**TRECHO DO DOCUMENTO**:

══════════════════════════════

Um senhor de mais de 80 anos e residente em Nanjing, província de Jiangsu, processou a esposa no ano passado por não respeitar seu direito de ter filhos. A demanda causou um verdadeiro rebú nos círculos sociológicos e jurídicos. Segundo o ancião, sem pedir consentimento a esposa fez três abortos durante a idade fértil, temendo que os filhos de seu ex-marido nascessem com problemas mentais. Privado do direito ser pai, o homem foi à justiça contra ela por não ter descendentes que zelem por ele na velhice.

Casos similares aconteceram também na província de Sichuan, em Beijing e outras regiões do país. Devido à carência de leis que dêem direito aos cidadãos masculinos de exigirem filhos legalmente, os tribunais locais tiveram que recorrer às estipulações pertinentes na Lei de Matrimônio e no Código Civil.

A lacuna legal acabou, finalmente, dia 29 de dezembro de 2001, quando o Comitê Permanente da Assembléia Popular Nacional aprovou a Lei de População e Planejamento Familiar da República Popular da China. Entra em vigor dia 1º de setembro próximo.

Com sete capítulos e 47 artigos, esta é a primeira lei que regula o planejamento familiar na China. Estipula que os cidadãos devem se planejar nas formas da lei e tanto o marido como a esposa têm responsabilidades comuns nesse sentido.

A lei proclama que, independentemente do sexo, ambos gozam de igual direito de ter um filho. Segundo essa disposição, a descendência é uma questão de vínculo igual, marido e mulher, e nenhum deles pode decidir em separado sobre o nascimento ou não de um filho.

O programa nacional de planejamento familiar entrou em vigor nos princípios da década de 70. Foi declarado política básica de Estado nos anos 80, e incluído na Constituição.

Durante muitos anos, no entanto, o programa foi aplicado através de medidas regionais e os regulamentos ditados conforme as particularidades de cada local, para atender às normas do governo central. Nesse período de mais de 30 anos, os resultados foram sendo observados para o decreto de uma lei nacional.

A Lei de População e Planificação Familiar foi aprovada depois de complicado e lento processo. Passou por mais de 40 revisões desde 1977.

As discussões estavam centralizadas em dois aspectos: a dificuldade de adaptar legalmente as políticas, normas administrativas e regulamentos para um rápido controle do crescimento populacional.

Devido às diversidade locais ocorreram distintas aplicações da política de planejamento familiar. Milhares de famílias de camponeses deixam de registrar o segundo filho para não sofrer multas.

O número não entra na estatística e o povoado não é punido com corte de verbas. No final da década de noventa começaram a compreender que o êxito da China no controle da população era uma contribuição para o mundo. Nos 30 anos, a aplicação desta política evitou 300 milhões de nascimentos, e isso aliviou a pressão do crescimento demográfico sobre os recursos financeiros e do meio ambiente. Mas afeta a tradição familiar de grande parte das etnias chinesas.

══════════════════════════════

**TAREFA PROPOSTA**: Resuma em duas frases o trecho sobre a lei chinesa de planejamento familiar. As linhas que vêm depois deste trecho têm outra origem.

**DADOS REGISTRADOS**:

══════════════════════════════

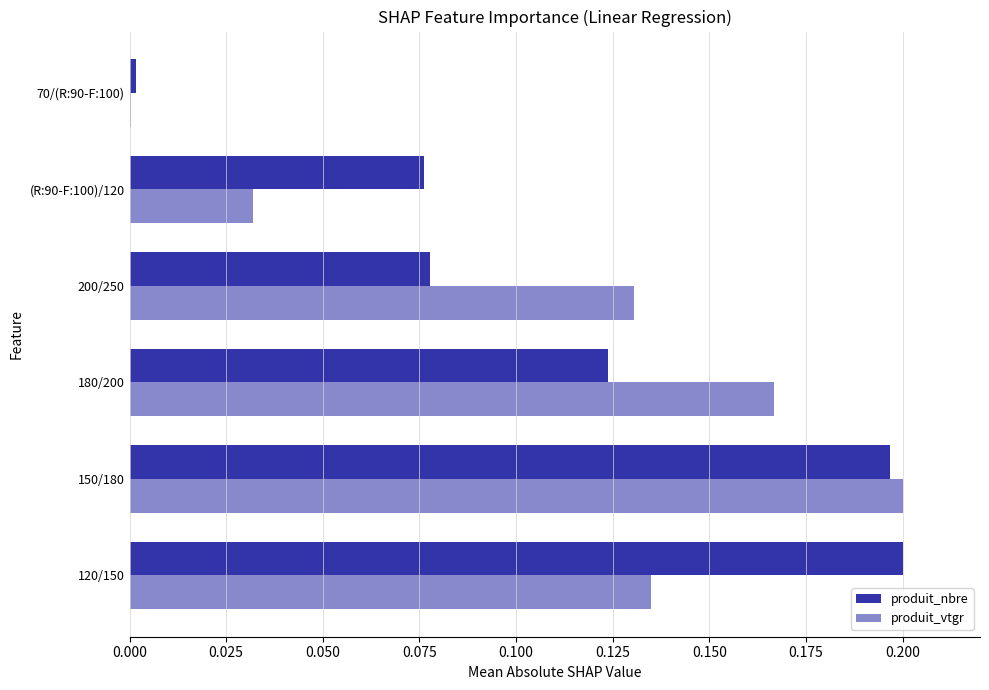

What is the sum of all produit_vtgr values?

0.7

══════════════════════════════

**RESPOSTA DO EXERCÍCIO**: Em 29 de dezembro de 2001, o Comitê Permanente da Assembleia Popular Nacional aprovou a Lei de População e Planejamento Familiar da República Popular da China, primeira lei do país sobre o tema, que garante a marido e mulher igual direito de ter um filho e preenche a lacuna legal evidenciada por processos como o de um ancião de Nanjing contra a esposa. A aprovação veio após mais de 40 revisões desde 1977, depois de décadas em que o programa, iniciado nos anos 70, foi aplicado por meio de medidas regionais.